Studies using the three-card, take-home method of FOBT screening repeated over a number of years have demonstrated mortality reductions of up to 33%. Conversely, there are no large studies documenting a benefit from the performance of a single FOBT at the time of an office rectal exam, and this screening method is not recommended by any national body. That point notwithstanding, nearly one quarter of clinicians reported in a recent survey that they use the office FOBT as the sole method of screening for some or all of their patients.
All positive FOBTs should be followed up with colonoscopy. Data from Medicare indicate that fewer than half of all positive FOBTs in this population receive this recommended follow-up.
Flexible sigmoidoscopy (FSIG): FSIG involves the insertion of a flexible endoscope into the rectum of a patient. Through the use of fiberoptics, the interior walls of the rectum and colon are viewed. Small polyps or other lesions can be removed during the procedure, and larger lesions biopsied. FSIG is relatively easy to perform and has a low rate of serious complications.
The test is commonly done by a wide variety of providers, including internists, family clinicians, general practitioners and some specially trained nurse practitioners and physician assistants. Preparation usually consists of one or two enemas on the day of the procedure.
A well-performed FSIG will reach the splenic flexure, thus allowing visualization of approximately the lower third of the colon. Because a higher proportion of cancers occur in the descending colon (approximately 50%) and because many cancers in the transverse or ascending colon are accompanied by concurrent cancers or adenomas in the left colon, FSIG is estimated to lead to the detection of 70%-75% of cancers present at the time of screening. In addition, the predictive value of a normal FSIG is also high; therefore, this test has a recommended screening interval of every five years.
Because of the indirect nature of FOBT and the limited reach of the sigmoidoscope, some authorities recommend that annual FOBT be combined with FSIG every five years. There is evidence to support a benefit from the combination of these tests over either of the tests alone. The ACS guidelines for the early detection of CRC specifically state: “Flexible sigmoidoscopy together with FOBT is preferred compared with FOBT or flexible sigmoidoscopy alone.”
Detection of an adenoma or any suspicious lesion at the time of FSIG should lead to immediate referral to colonoscopy.
Colonoscopy: Colonoscopy is performed with a flexible endoscope similar to a sigmoidoscope. The colonoscope is significantly longer than a sigmoidoscope and allows the endoscopist to view the lumen of the entire colon. Mastery of colonoscopy requires significantly more training and experience than does sigmoidoscopy, and the vast majority of colonoscopies are performed by gastroenterologists and surgeons.
As with FSIG, lesions can be biopsied or removed during colonoscopy. Given the relatively prolonged period from benign tissue to adenoma development to transformation to cancer, the recommended screening interval following a normal colonoscopy is 10 years.

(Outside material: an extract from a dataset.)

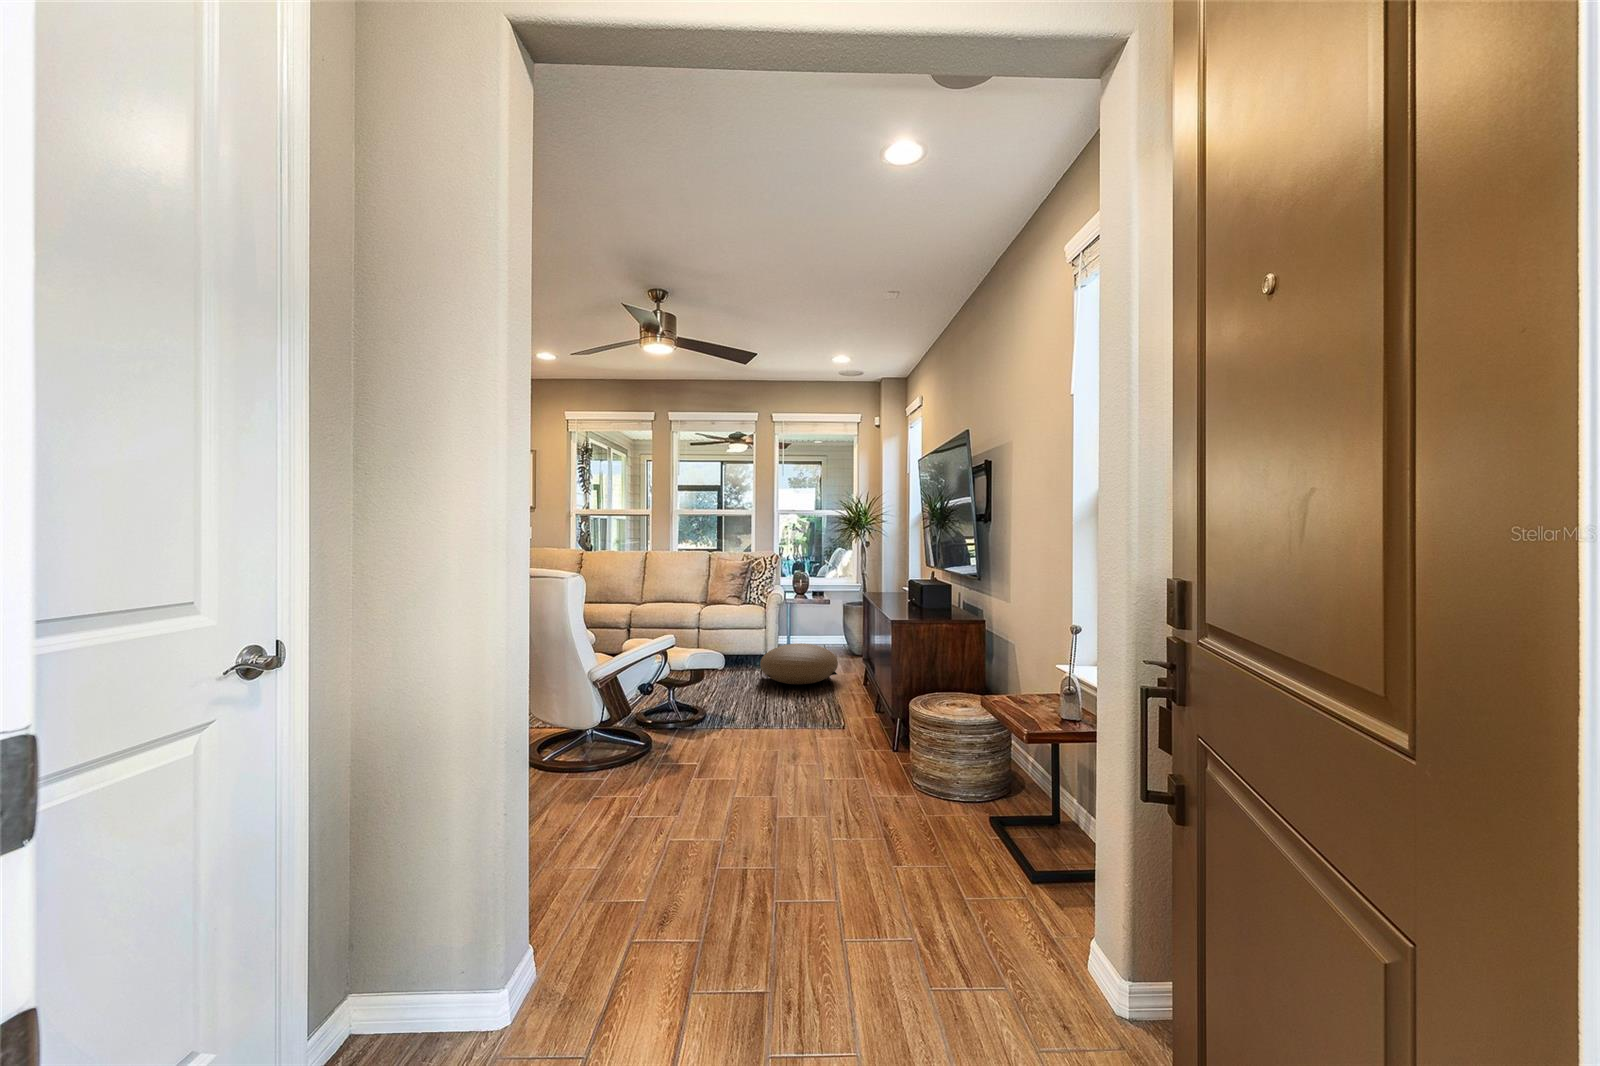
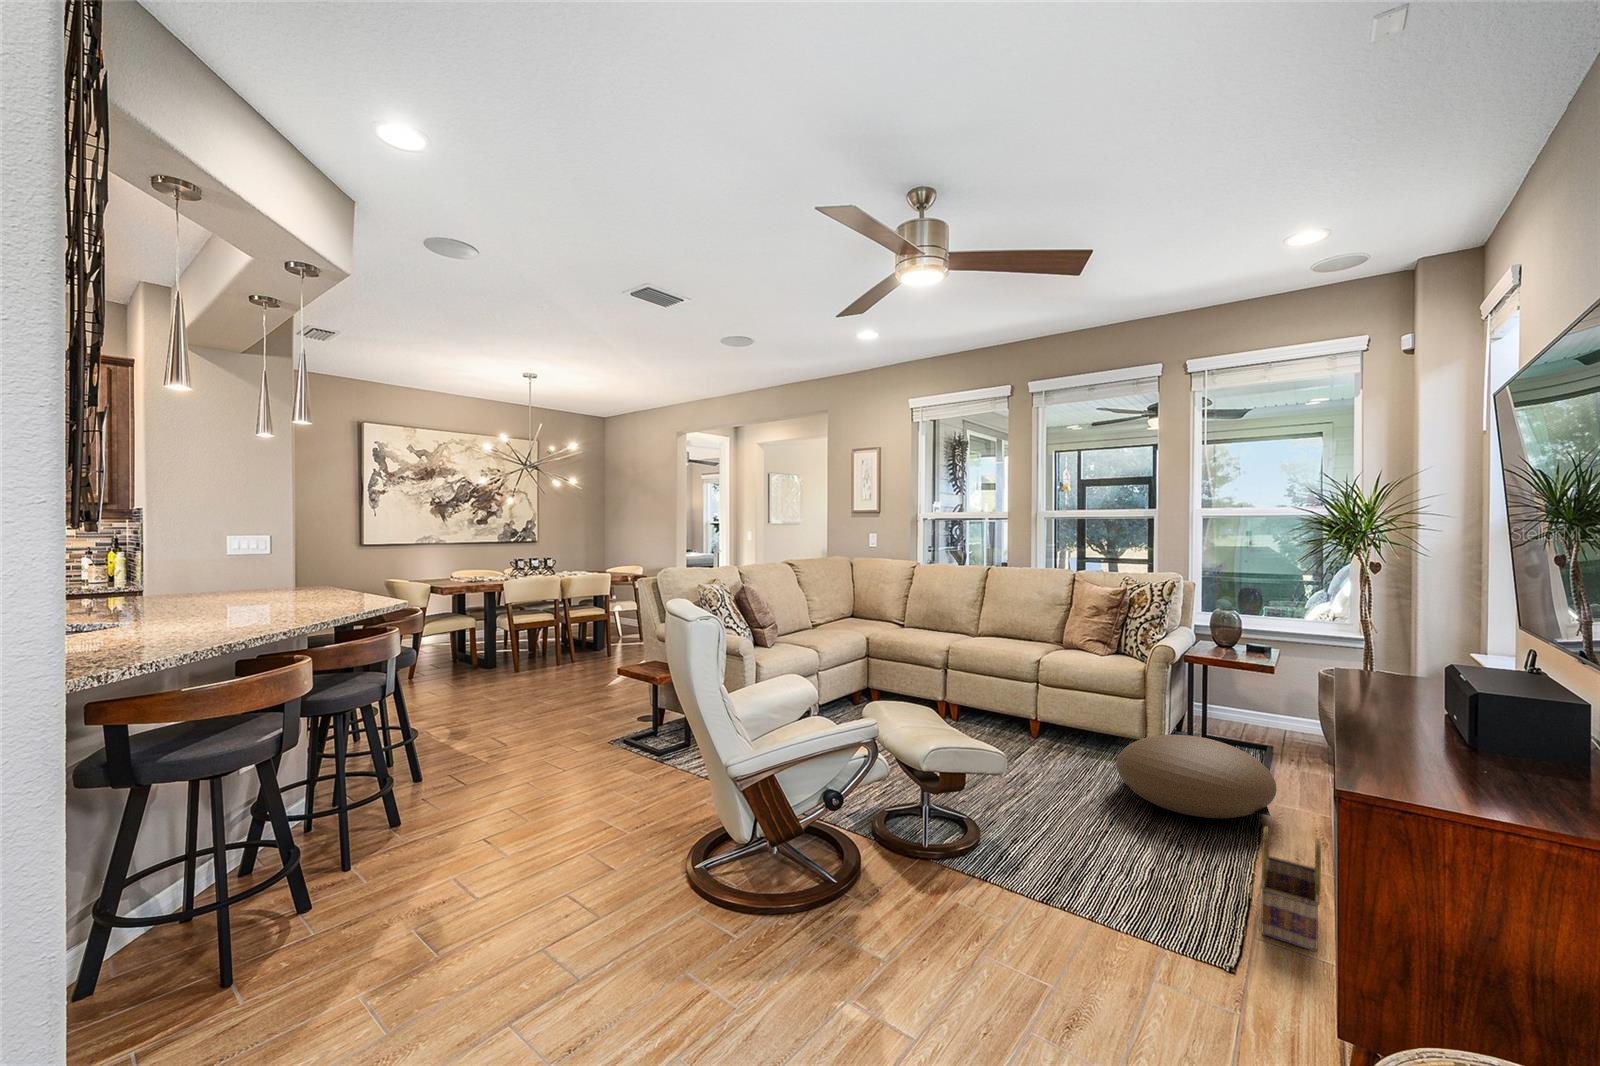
basket: none [845,666,870,716] -> present [1260,826,1321,952]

Colonoscopy also requires a more extensive bowel prep, usually including low-bulk or liquid diets and cathartics. Most colonoscopies in the United States are performed using conscious sedation, adding an additional layer of complexity.

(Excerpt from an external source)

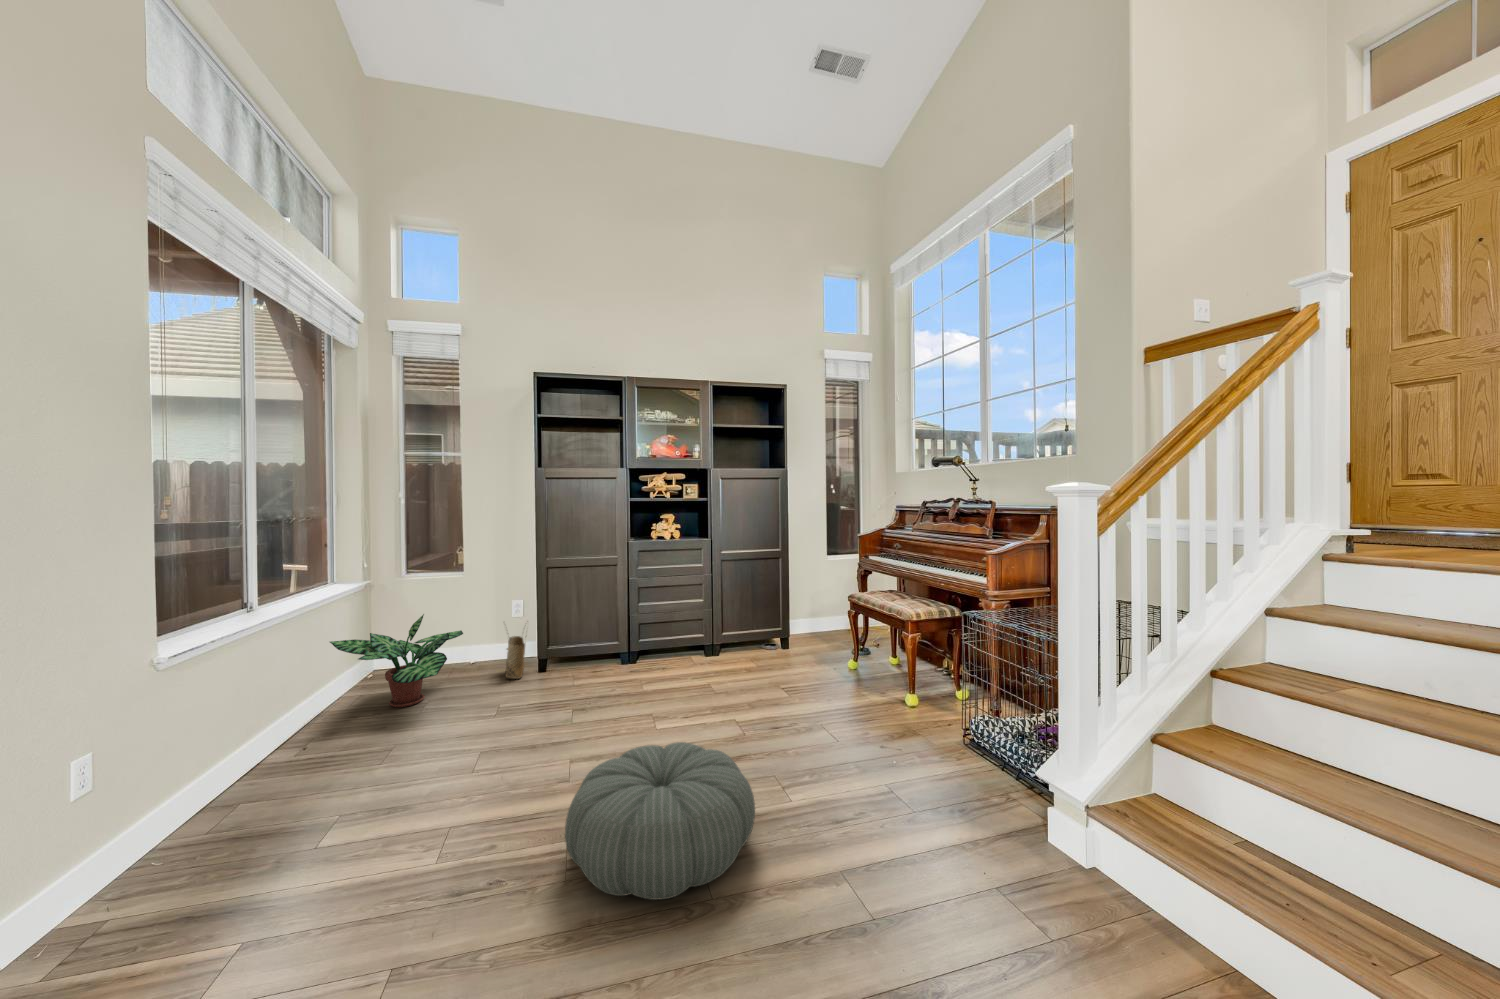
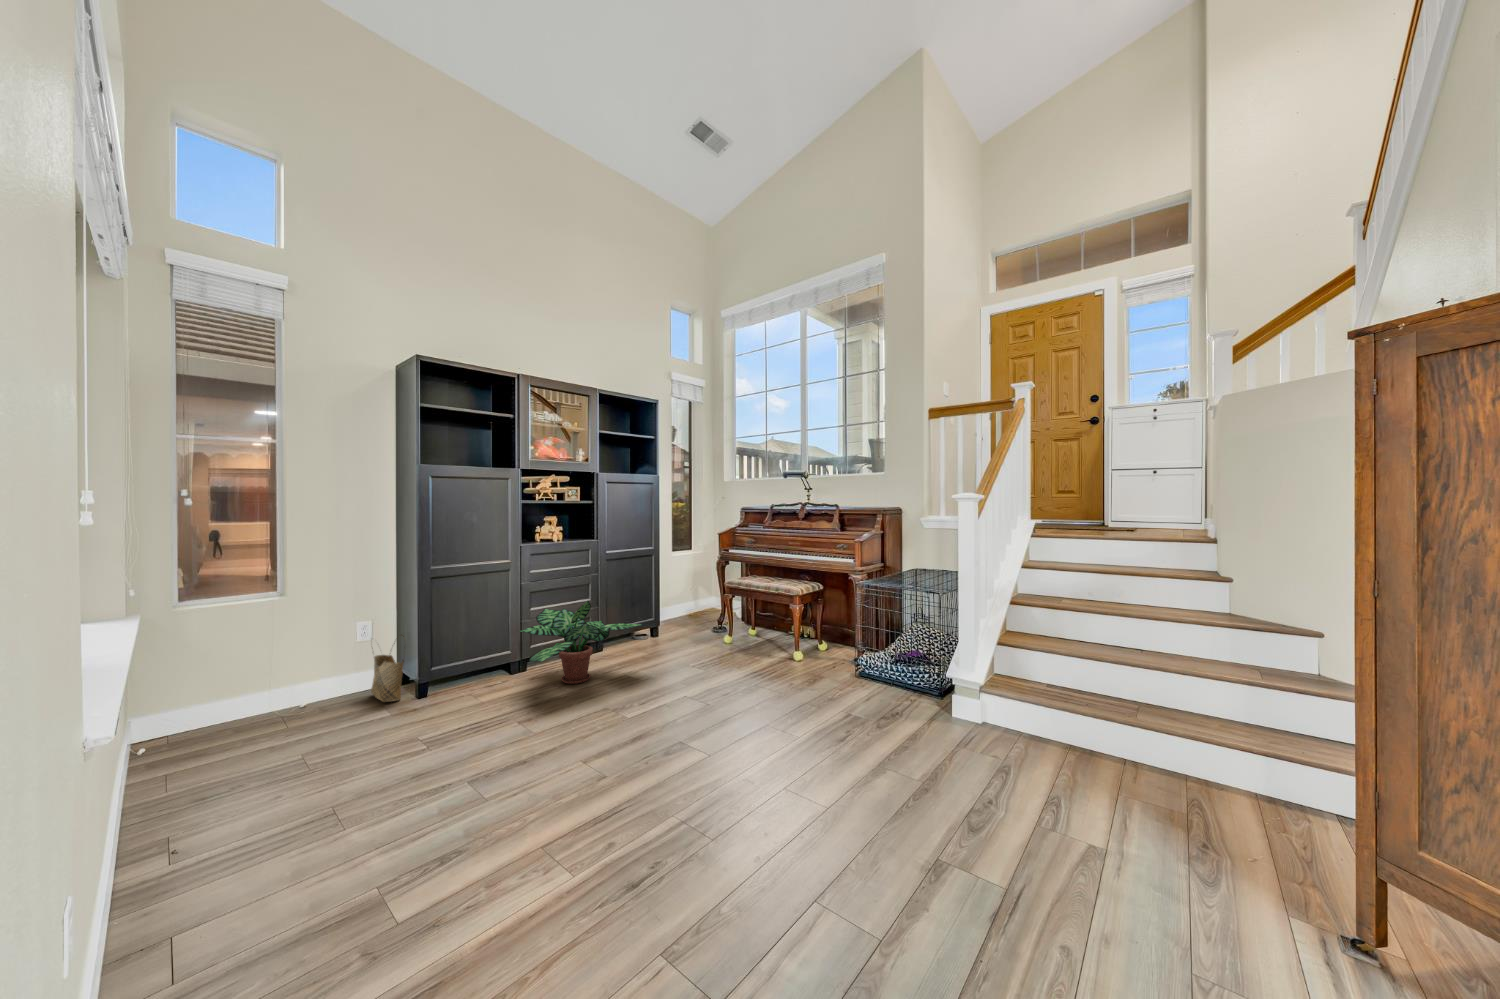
potted plant: present [330,614,463,707] -> present [519,601,640,684]
pouf: present [565,742,755,900] -> none [655,698,807,811]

Although colonoscopy is viewed as the gold standard for CRC screening, the test is not perfect. Several trials have shown that even experienced colonoscopists fail to detect up to 10% of significant lesions. In addition, major complications (bleeding, perforation, and rarely death) occur in approximately one in 1000 screening colonoscopies.
Nevertheless, visualization of the entire colon, combined with the diagnostic and therapeutic potential of the test, make colonoscopy the recommended follow-up procedure for a positive result with any other screening modality.
Double-contrast barium enema (DCBE): DCBE involves the instillation of barium into the rectum via an anal tube. This is followed by colon insufflation with air. X-rays are taken in a number of positions, and these are examined for the presence of abnormalities in the colon lumen. Abnormalities are assessed via colonoscopy.
DCBE has been shown to be fairly sensitive for the detection of large polyps and cancers. For a variety of reasons, however, the use of this technique as a screening modality for CRC cancer has waned in recent years. While it is a less than perfect tool, DCBE may be the only screening that some individuals are willing to undergo. It can be useful when cooperation with (or access to) colonoscopy is limited.